What is Ghee and how does it help with your health?

Ghee is a type of clarified butter; regular butter that has been simmered until the milk solids caramelise and separate from the oil. These solids are then strained off, leaving a thick, golden oil.

Ghee is a staple cooking ingredient in every Indian household, and it has a delicious nutty aroma and flavour and a high smoke point, making it very versatile. It is stable at room temperature although, like coconut oil, it solidifies if the surroundings are cold.

Ghee is thought to be a healthier ‘good fat’ form of butter than conventional butter, because it provides omega-3 essential fatty acids without milk sugar (lactose) and milk protein (casein), which are the elements most likely to aggravate the digestive system of anyone with a dairy sensitivity. These omega-3 fatty acids prevent inflammation and therefore play a role in protecting against heart disease, along with improving immune and digestive function. Ghee also provides a good source of short-chain saturated fats, such as butyric acid, which are important for gut health.
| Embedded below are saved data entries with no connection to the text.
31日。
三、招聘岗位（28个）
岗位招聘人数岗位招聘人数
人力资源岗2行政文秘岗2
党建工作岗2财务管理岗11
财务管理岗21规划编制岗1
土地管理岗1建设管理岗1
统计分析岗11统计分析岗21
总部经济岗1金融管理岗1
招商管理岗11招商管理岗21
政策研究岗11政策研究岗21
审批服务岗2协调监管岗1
Ghee is rich in vitamins A and E and the omega-6 fatty acid conjugated linoleic acid (CLA), which supports eye, skin and heart health. Additionally, CLA may be helpful in preventing obesity and hypertension, as it has been shown to reduce body fat and boost muscle mass. Ghee is also used in Ayurveda, India’s traditional medicine system, where it is known as ghrita. Practitioners of Ayurveda recommend ghee to patients for treating indigestion, impaired bile flow and fatigue.

A plant-based alternative

If you are following a vegan or vegetarian diet and want to avoid animal-derived foods, Niulife Vegan Coconut Ghee tastes very similar to regular ghee and has an almost identical texture.

Peanut Butter Protein Oreos

For the cookies:

20 g Niulife Coconut Flour

1 teaspoon cacao

40 g chocolate protein powder

1 teaspoon Niulife Coconut Sugar

50 ml milk of choice eg. almond, oat, soy

Extra 1-2 tablespoons milk of choice, to bind

1 teaspoon Niulife Coconut Cider Vinegar

20 g Niulife Vegan Coconut Ghee, melted

For the filling:

20 g chocolate protein powder

20 g smooth peanut butter

40 g cashews, soaked overnight in milk of choice, strained and processed in a food processor


1. Preheat oven to 180ºC, fanforced. Line a baking sheet with baking paper.

2. Place coconut flour, cacao, chocolate protein powder and coconut sugar in a bowl and stir to combine.

3. Fold in milk and vinegar, then mix in ghee.

4. Using your hands, mould mixture into a dough and roll it into 12 evenly-sized balls. Place balls on baking sheet and flatten each into a cookie shape. Bake for 15-20 minutes.

5. Meanwhile, make filling by whipping or blending the protein powder, peanut butter and cashews together, adding a little milk if necessary to adjust the consistency.

6. Let cookies cool completely before sandwiching together with filling. Devour immediately, or keep in the fridge for up to seven days.